Différentes situations
Recherche de lésions résiduelles après traitement conservateur
Il est préconisé de réaliser une mammographie postopératoire immédiate (avant de débuter la radiothérapie) en cas de prise en charge d’une lésion révélée sous forme de microcalcifications, même en cas de berges saines. Le risque de lésions résiduelles est plus important lors de la prise en charge de CCIS de bas grade en raison du développement souvent discontinu de celui-ci, même si plus de 80 % des anomalies sont retrouvées à moins de 10 mm. Les clichés de face et de profil strict doivent être comparés à la mammographie préopératoire et aux clichés de pièce opératoire. Une attention toute particulière sera portée à l’existence de microcalcifications notamment à distance qui, si elles existent, devront faire l’objet de prélèvements macrobiopsiques afin de pouvoir proposer un geste radical d’emblée en cas de résultat positif.

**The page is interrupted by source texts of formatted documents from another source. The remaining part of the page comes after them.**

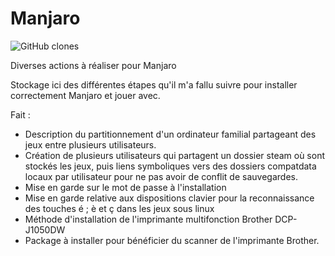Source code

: # Manjaro

![GitHub clones](https://img.shields.io/endpoint?url=https://gist.githubusercontent.com/Leloinadrass/520a3a5429dafb951b4ba4ff530ff1c0/raw/cloneCount.json)



Diverses actions à réaliser pour Manjaro

Stockage ici des différentes étapes qu'il m'a fallu suivre pour installer correctement Manjaro et jouer avec.

Fait :
- Description du partitionnement d'un ordinateur familial partageant des jeux entre plusieurs utilisateurs.
- Création de plusieurs utilisateurs qui partagent un dossier steam où sont stockés les jeux, puis liens symboliques vers des dossiers compatdata locaux par utilisateur pour ne pas avoir de conflit de sauvegardes.
- Mise en garde sur le mot de passe à l'installation
- Mise en garde relative aux dispositions clavier pour la reconnaissance des touches é ; è et ç dans les jeux sous linux
- Méthode d'installation de l'imprimante multifonction Brother DCP-J1050DW
- Package à installer pour bénéficier du scanner de l'imprimante Brother.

Dans ce cas, cet examen doit être réalisé vers la fin du premier mois postopératoire comme l’ont montré Frei et al. [13], les phénomènes inflammatoires régressant et la fibrose n’étant pas encore apparue. La spécificité de l’IRM est de 75 % à la quatrième semaine contre 60 % à la deuxième. Les principaux faux positifs sont le granulome postopératoire, la cytostéatonécrose ou la dystrophie fibrokystique [13]. La sémiologie IRM est identique à celle décrite pour les lésions malignes, les anomalies postopératoires ne posant pas de problème diagnostique (collection hématique ou non présentant un rehaussement pariétal fin de moins de 4 mm sans masse associée). Des rehaussements sont retrouvés dans 23 % des cas qui correspondent dans 33 % des cas seulement à des lésions cancéreuses [13]. Une preuve histologique est donc indispensable si la prise de contraste est située à distance des bords de la cavité.